Eingeschränkte Möglichkeiten

Die Möglichkeiten Westafrikas, mäßigend in Guinea und der Elfenbeinküste einzuwirken, sind durch die Krise im größten westafrikanischen Land Nigeria eingeschränkt. Noch nie stand der nigerianische Präsident Muhammadu Buhari so unter Druck wie in dieser Woche, in der er die Armee gegen eine seit zwei Wochen anschwellende Protestbewegung losgeschickt hat.

Allein am Dienstag gab es laut amnesty international 38 Tote, insgesamt 56. In Lekki in der größten Stadt Lagos töteten Soldaten mindestens 12 Demonstranten bei der Auflösung eines Sit-In.

Buhari rief in einer Ansprache in der Nacht zum Freitag zum Ende der Proteste auf. „Eure Stimme wurde gehört und wir antworten“, so der Präsident.

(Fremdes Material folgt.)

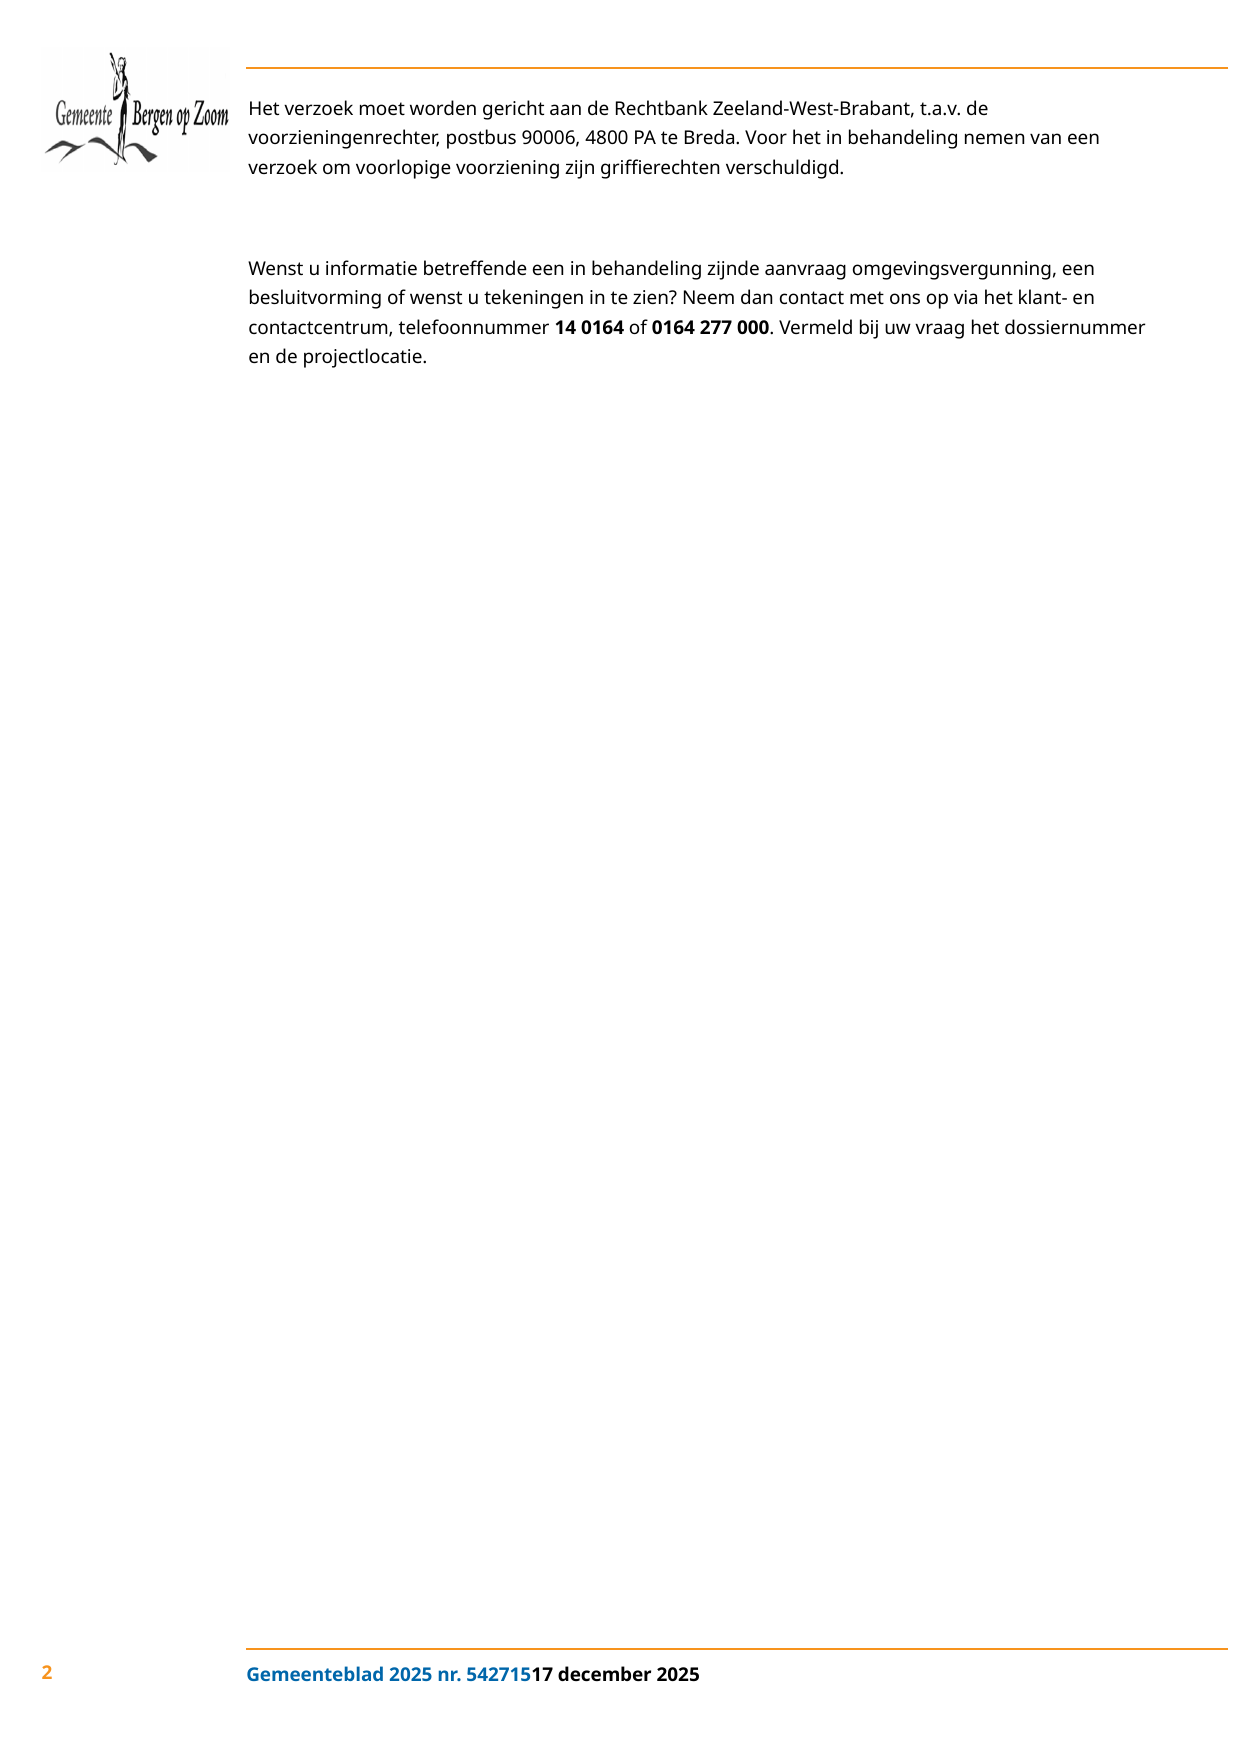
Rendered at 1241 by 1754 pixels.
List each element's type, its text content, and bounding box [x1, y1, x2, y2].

text Het verzoek moet worden gericht aan de Rechtbank Zeeland-West-Brabant, t.a.v. de voorzieningenrechter, postbus 90006, 4800 PA te Breda. Voor het in behandeling nemen van een verzoek om voorlopige voorziening zijn griffierechten verschuldigd. [248, 95, 1152, 180]
picture [41, 47, 231, 172]
text Wenst u informatie betreffende een in behandeling zijnde aanvraag omgevingsvergunning, een besluitvorming of wenst u tekeningen in te zien? Neem dan contact met ons op via het klant- en contactcentrum, telefoonnummer 14 0164 of 0164 277 000. Vermeld bij uw vraag het dossiernummer en de projectlocatie. [248, 255, 1152, 369]
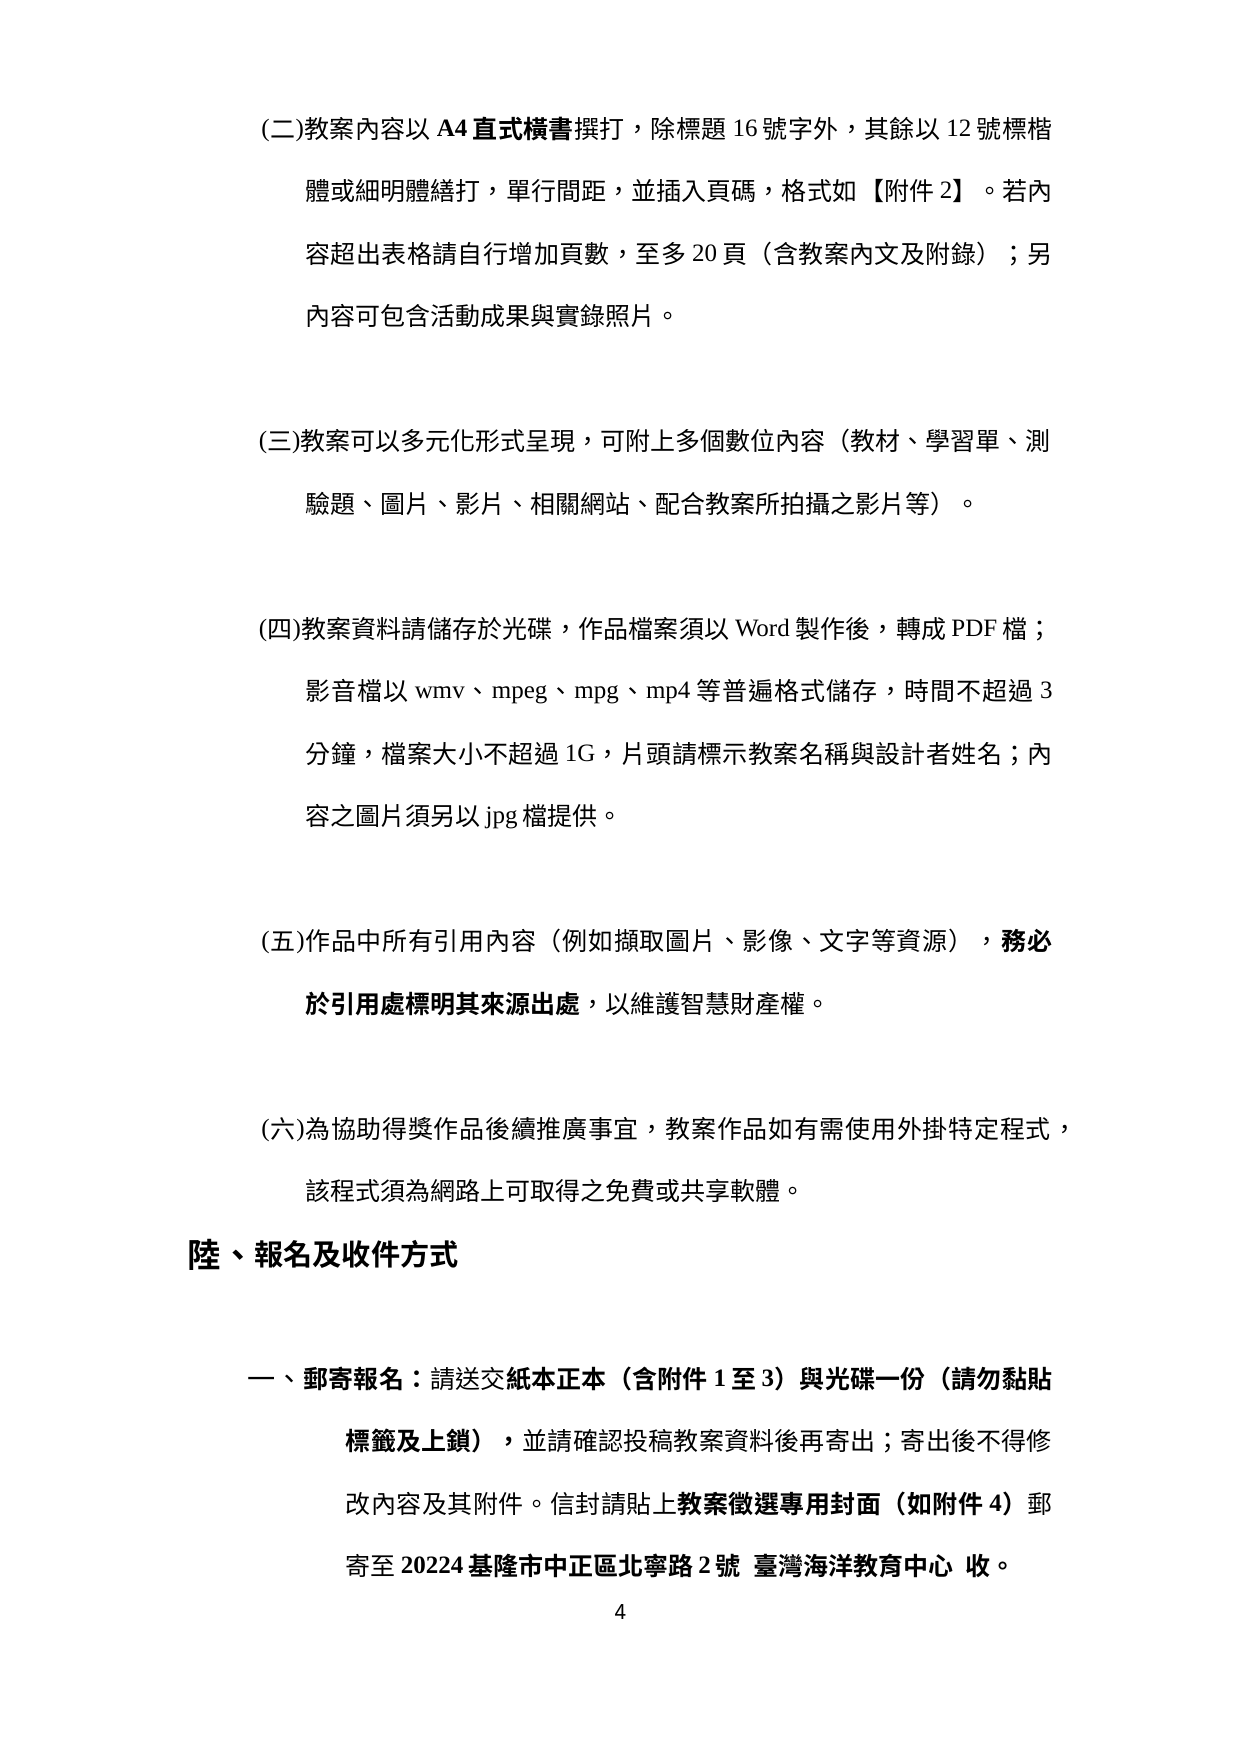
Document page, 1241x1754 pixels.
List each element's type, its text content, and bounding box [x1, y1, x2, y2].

text (五)作品中所有引用內容（例如擷取圖片、影像、文字等資源），務必於引用處標明其來源出處，以維護智慧財產權。 [261, 898, 1053, 1023]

So habe man die umstrittene Polizeieinheit SARS, gegen die sich die Proteste ursprünglich richteten, unverzüglich aufgelöst.

„Leider scheint unsere Sofortreaktion als Zeichen der Schwäche missverstanden worden zu sein“, behauptete Buhari. Der „ehrliche Protest“ sei für „unpatriotische Interessen“ missbraucht worden und solle jetzt enden, alles andere werde „unter keinen Umständen toleriert“. Die Rede stieß noch in der Nacht auf verbreitete Kritik, vor allem weil der Präsident zwar die „unschuldigen Toten“ als „unnötig“ bezeichnete, aber nichts zum Massaker vom Dienstag sagte.